Facebook Inc-owned social network Instagram launched a mobile app on Wednesday dedicated to user-generated videos up to an hour long, intensifying the competition for consumers’ time among ad-supported streaming services such as YouTube.
Called IGTV in a nod to traditional television, the service plans to feature videos from rising Internet celebrities, artists and pets, some of whom have tens of millions of social media followers.
It will increase Instagram’s video time limit from one minute to 10 minutes for most users. Accounts with large audiences will be able to go as long as an hour.
“Teens are now watching 40 percent less TV than they did five years ago,” Instagram Chief Executive Kevin Systrom said at an event to announce the launch in San Francisco. “It’s time for video to move forward and evolve.”
Instagram, which was founded in 2010 as a photo-sharing app, has surpassed one billion users, Systrom said.
According to the Pew Research Center, 72 percent of US kids ranging from 13 to 17 years old use Instagram, second to YouTube at 85 percent. Only 51 percent of people in that group now use Facebook, down from 71 percent from a similar Pew survey in 2014-15.
Founded in 2010, Instagram has surpassed one billion users. /VCG Photo
Founded in 2010, Instagram has surpassed one billion users. /VCG Photo
Tech firms such as Facebook, Alphabet Inc’s YouTube and Snap Inc’s Snapchat have been spending heavily to grow mobile video services that will attract both users and corporate brand advertising, and longer clips are more conducive for video ads lasting from 30 seconds to one minute.
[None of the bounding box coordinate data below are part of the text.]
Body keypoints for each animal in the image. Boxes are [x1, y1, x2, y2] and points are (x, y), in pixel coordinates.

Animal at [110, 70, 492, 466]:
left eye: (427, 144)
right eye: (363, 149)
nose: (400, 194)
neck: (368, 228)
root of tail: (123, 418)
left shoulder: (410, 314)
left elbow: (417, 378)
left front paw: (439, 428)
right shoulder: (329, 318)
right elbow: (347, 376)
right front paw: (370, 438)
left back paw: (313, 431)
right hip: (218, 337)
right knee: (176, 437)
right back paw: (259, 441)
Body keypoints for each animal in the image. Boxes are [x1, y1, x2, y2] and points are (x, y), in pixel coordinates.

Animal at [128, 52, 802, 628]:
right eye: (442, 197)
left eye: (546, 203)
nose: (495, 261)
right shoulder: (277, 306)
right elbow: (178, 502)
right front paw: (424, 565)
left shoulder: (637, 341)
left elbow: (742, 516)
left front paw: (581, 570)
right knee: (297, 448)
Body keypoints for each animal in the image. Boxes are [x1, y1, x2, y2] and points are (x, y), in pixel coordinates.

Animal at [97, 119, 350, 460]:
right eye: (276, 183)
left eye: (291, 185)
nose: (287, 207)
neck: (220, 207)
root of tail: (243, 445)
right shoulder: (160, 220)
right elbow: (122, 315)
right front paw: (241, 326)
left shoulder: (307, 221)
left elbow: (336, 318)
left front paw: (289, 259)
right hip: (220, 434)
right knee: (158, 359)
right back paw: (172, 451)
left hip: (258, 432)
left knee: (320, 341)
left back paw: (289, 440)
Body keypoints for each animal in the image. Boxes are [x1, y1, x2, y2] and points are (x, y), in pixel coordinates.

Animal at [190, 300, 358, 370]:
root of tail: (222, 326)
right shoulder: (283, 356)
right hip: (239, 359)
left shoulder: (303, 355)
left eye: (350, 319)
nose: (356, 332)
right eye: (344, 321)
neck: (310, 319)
Courting stars to post videos is part of their strategies. Instagram said it has signed up personalities such as Lele Pons, who has 25 million Instagram followers, for IGTV.
Pons said she did not plan to choose sides between two of Silicon Valley’s largest companies. “I’m still going to be posting on YouTube as well as on Instagram,” she told reporters.
Facebook on Tuesday launched a separate effort to lure video makers away from YouTube, offering ways to make money on the Facebook app. YouTube said it plans to update its commercialization options this week.
Instagram does not immediately plan to share revenue with video creators but may in the future, Systrom said.
IGTV will be available as part of Instagram’s app and as a separate app, he said.
Instagram Chief Executive Kevin Systrom. /VCG Photo
Instagram Chief Executive Kevin Systrom. /VCG Photo
The service does not have advertising at launch, but research firm eMarketer said it expects it will have ads eventually, and that marketers in the meantime will sign up stars for endorsement deals.
As social media “influencers” have gained popularity, “I only wonder why it took Instagram so long to roll this out,” eMarketer analyst Debra Aho Williamson said.
Instagram, which Facebook bought in 2012 for one billion US dollars, has grown by adding features like messaging and short videos. In 2016, it added the ability to post slideshows that disappear in 24 hours, a copy of Snapchat’s popular “stories” feature.